## Given instruction a
In the vectorizer post below, render the sentence "The vocabulary is not correct." into Spanish.
● ● ● ●
I used the following code for this
>>>useful_text_1[1:3] # contains both English and Malayalam text
>>>vectorizer = TfidfVectorizer(sublinear_tf=True,max_df=0.5,stop_words='english')
# Learn vocabulary and idf, return term-document matrix
>>>vect_2 = vectorizer.fit_transform(useful_text_1[1:3])
>>>vectorizer.vocabulary_
Some of the words in the vocabulary are as below:
ഷമ
സന
സഹ
ർക
ർത
The vocabulary is not correct. It is not considering the whole word. How to rectify this?
● ● ● ●
## Given instruction b
Show each line of the records below that contains the string "kern".
● ● ● ●
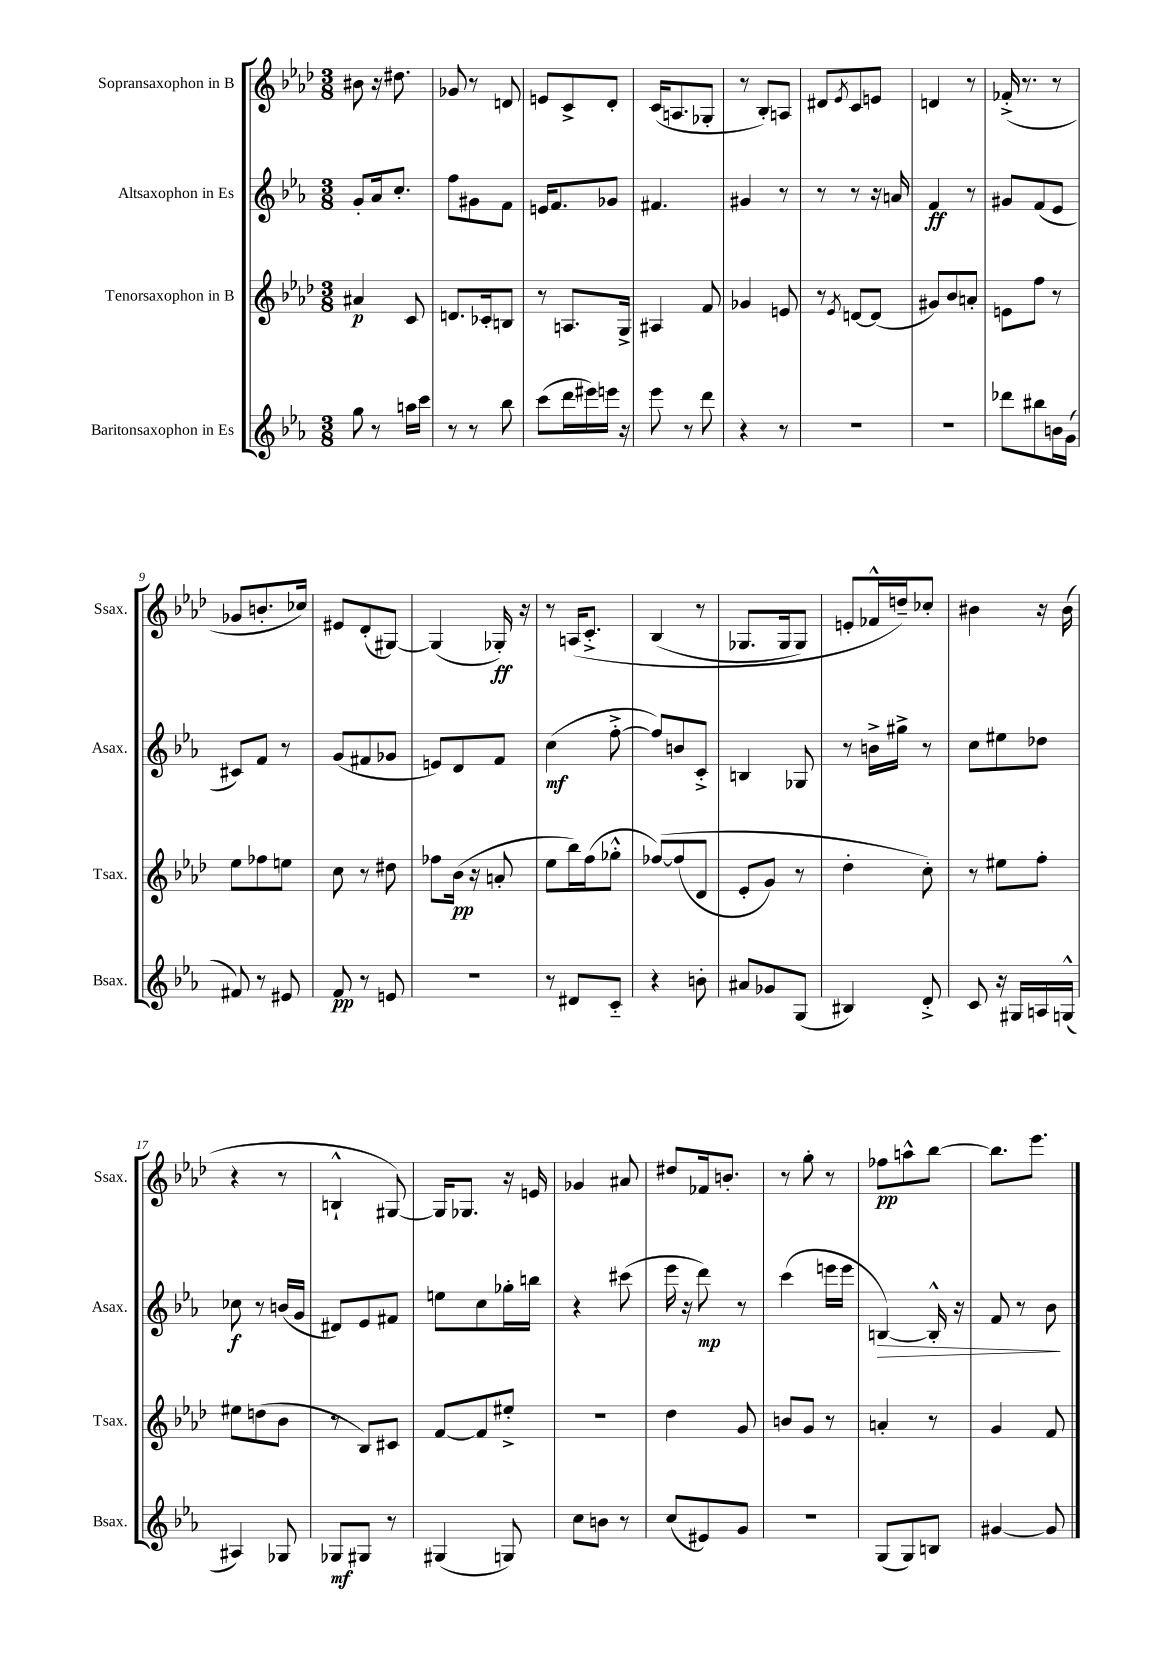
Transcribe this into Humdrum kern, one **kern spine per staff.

**kern	**dynam	**kern	**dynam	**kern	**dynam	**kern	**dynam
*part4	*part4	*part3	*part3	*part2	*part2	*part1	*part1
*staff4	*staff4	*staff3	*staff3	*staff2	*staff2	*staff1	*staff1
*I"Baritonsaxophon in Es	*	*I"Tenorsaxophon in B	*	*I"Altsaxophon in Es	*	*I"Sopransaxophon in B	*
*I'Bsax.	*	*I'Tsax.	*	*I'Asax.	*	*I'Ssax.	*
*clefG2	*	*clefG2	*	*clefG2	*	*clefG2	*
*k[b-e-a-]	*	*k[b-e-a-d-]	*	*k[b-e-a-]	*	*k[b-e-a-d-]	*
*M3/8	*	*M3/8	*	*M3/8	*	*M3/8	*
=1	=1	=1	=1	=1	=1	=1	=1
8gg\	.	4a#X/	p	8g'/L	.	8b#X\	.
8r	.	.	.	16a-/k	.	16r	.
.	.	.	.	8.cc'/J	.	8.dd#X\	.
16aan\LL	.	8c/	.	.	.	.	.
16ccc\JJ	.	.	.	.	.	.	.
=2	=2	=2	=2	=2	=2	=2	=2
8r	.	8.dn/L	.	8ff\L	.	8g-X/	.
8r	.	.	.	8g#X\	.	8r	.
.	.	16c-X'/k	.	.	.	.	.
8bb-\	.	8Bn/J	.	8f\J	.	8dn/	.
=3	=3	=3	=3	=3	=3	=3	=3
(8ccc\L	.	8r	.	16en/KL	.	8en/L	.
.	.	.	.	8.f/	.	.	.
16ddd\L	.	8.An/L	.	.	.	8c^/	.
16eee#X\)	.	.	.	.	.	.	.
16eeen\JJ	.	.	.	8g-X/J	.	8d-'/J	.
16r	.	16G^/Jk	.	.	.	.	.
=4	=4	=4	=4	=4	=4	=4	=4
8eee-\	.	4A#X/	.	4.f#X/	.	(16c/KL	.
.	.	.	.	.	.	8.An/	.
8r	.	.	.	.	.	.	.
8ddd\	.	8f/	.	.	.	8G-X'/J	.
=5	=5	=5	=5	=5	=5	=5	=5
4r	.	4g-X/	.	4g#X/	.	8r	.
.	.	.	.	.	.	8B-'/L)	.
8r	.	8en/	.	8r	.	8An/J	.
=6	=6	=6	=6	=6	=6	=6	=6
4.r	.	8r	.	8r	.	8d#X/L	.
.	.	8qe-/	.	.	.	8qe-/	.
.	.	[8dn/L	.	8r	.	8c/	.
.	.	(8d/J]	.	16r	.	8en/J	.
.	.	.	.	16an/	.	.	.
=7	=7	=7	=7	=7	=7	=7	=7
4.r	.	8g#X/L)	.	4f/	ff	4dn/	.
.	.	8b-/	.	.	.	.	.
.	.	8an'/J	.	8r	.	8r	.
=8	=8	=8	=8	=8	=8	=8	=8
8ddd-X\L	.	8en\L	.	8g#X/L	.	(16f-X'^/	.
.	.	.	.	.	.	8.r	.
8bb#X\	.	8ff\J	.	(8f/	.	.	.
16bn\L	.	8r	.	8e-/J	.	8r	.
(16g\JJ	.	.	.	.	.	.	.
!!LO:LB:g=z
=9	=9	=9	=9	=9	=9	=9	=9
8f#X/)	.	8ee-\L	.	8c#X/L)	.	8g-X/L	.
8r	.	8ff-X\	.	8f/J	.	8.bn'/	.
8e#X/	.	8een\J	.	8r	.	.	.
.	.	.	.	.	.	16cc-X/Jk)	.
=10	=10	=10	=10	=10	=10	=10	=10
8f/	pp	8cc\	.	(8g/L	.	8e#X/L	.
8r	.	8r	.	8f#X/	.	(8d-'/	.
8en/	.	8dd#X\	.	8g-X/J	.	[8G#X/J)	.
=11	=11	=11	=11	=11	=11	=11	=11
4.r	.	8ff-X\L	.	8en/L)	.	(4G#/]	.
.	.	(16b-\Jk	pp	8d/	.	.	.
.	.	16r	.	.	.	.	.
.	.	8an'/	.	8f/J	.	16G-X'/)	ff
.	.	.	.	.	.	16r	.
=12	=12	=12	=12	=12	=12	=12	=12
8r	.	8ee-\L	.	(4cc\	mf	8r	.
8d#X/L	.	16bb-\L)	.	.	.	(16An/KL	.
.	.	(16ff\J	.	.	.	8.c'^/J	.
8c/J	.	8gg-X'^^\J	.	[8ff'^\	.	.	.
=13	=13	=13	=13	=13	=13	=13	=13
4r	.	([8ff-X/L)	.	8ff/L])	.	(4B-/	.
.	.	(8ff-/]	.	8bn/	.	.	.
8bn'\	.	8d-/J	.	8c'^/J	.	8r	.
=14	=14	=14	=14	=14	=14	=14	=14
8a#X/L	.	8e-'/L	.	4Bn/	.	8.G-X/L	.
8g-X/	.	8g/J)	.	.	.	.	.
.	.	.	.	.	.	16G-/k	.
(8G/J	.	8r	.	8G-X/	.	8G-/J)	.
=15	=15	=15	=15	=15	=15	=15	=15
4B#X/)	.	4dd-'\	.	8r	.	8en'/L	.
.	.	.	.	16bn^\LL	.	16f-X^^/L	.
.	.	.	.	16gg#X^\JJ	.	16ddn~/J)	.
8d'^/	.	8cc'\)	.	8r	.	8cc-X'/J	.
=16	=16	=16	=16	=16	=16	=16	=16
8c/	.	8r	.	8cc\L	.	4b#X\	.
16r	.	8ee#X\L	.	8ee#X\	.	.	.
16G#X/LL	.	.	.	.	.	.	.
16An/	.	8ff'\J	.	8dd-X\J	.	16r	.
(16Gn^^/JJ	.	.	.	.	.	(16b#\	.
!!LO:LB:g=z
=17	=17	=17	=17	=17	=17	=17	=17
4A#X/)	.	8ee#X\L	.	8cc-X\	f	4r	.
.	.	(8ddn\	.	8r	.	.	.
8G-X/	.	8b-\J	.	(16bn/LL	.	8r	.
.	.	.	.	16g/JJ	.	.	.
=18	=18	=18	=18	=18	=18	=18	=18
8G-X/L	mf	8r	.	8d#X/L)	.	4Bn`^^/	.
8G#X/J	.	8B-/L)	.	8e-/	.	.	.
8r	.	8c#X/J	.	8f#X/J	.	[8G#X/)	.
=19	=19	=19	=19	=19	=19	=19	=19
(4G#X/	.	[8f/L	.	8een\L	.	16G#/KL]	.
.	.	.	.	.	.	8.G-X/J	.
.	.	8f/]	.	8cc\	.	.	.
8Gn/)	.	8ee#X'^/J	.	16gg-X'\L	.	16r	.
.	.	.	.	16bbn\JJ	.	16en/	.
=20	=20	=20	=20	=20	=20	=20	=20
8cc\L	.	4.r	.	4r	.	4g-X/	.
8bn\J	.	.	.	.	.	.	.
8r	.	.	.	(8ccc#X\	.	8a#X/	.
=21	=21	=21	=21	=21	=21	=21	=21
(8cc/L	.	4dd-\	.	16eee-\	.	8dd#X/L	.
.	.	.	.	16r	.	.	.
8e#X/)	.	.	.	8ddd\)	mp	16f-X/k	.
.	.	.	.	.	.	8.bn'/J	.
8g/J	.	8g/	.	8r	.	.	.
=22	=22	=22	=22	=22	=22	=22	=22
4.r	.	8bn/L	.	(4ccc\	.	8r	.
.	.	8g/J	.	.	.	8gg'\	.
.	.	8r	.	16eeen\LL	.	8r	.
.	.	.	.	16eee\JJ	.	.	.
=23	=23	=23	=23	=23	=23	=23	=23
!	!	!	!	!	!LO:HP:b	!	!
(8G/L	.	4an'/	.	[4Bn/)	>	8ff-X\L	pp
8G/)	.	.	.	.	.	8aan^^\	.
8Bn/J	.	8r	.	16B'^^/]	.	[8bb-\J	.
.	.	.	.	16r	.	.	.
=24	=24	=24	=24	=24	=24	=24	=24
[4g#X/	.	4g/	.	8f/	.	8.bb-\L]	.
.	.	.	.	8r	.	.	.
.	.	.	.	.	.	8.eee-\J	.
8g#/]	.	8f/	.	8b-\	.	.	.
.	.	.	.	.	]	.	.
==	==	==	==	==	==	==	==
*-	*-	*-	*-	*-	*-	*-	*-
● ● ● ●
## Problem solution a
El vocabulario no es correcto.

## Problem solution b
Transcribe this into Humdrum kern, one **kern spine per staff.
**kern	**dynam	**kern	**dynam	**kern	**dynam	**kern	**dynam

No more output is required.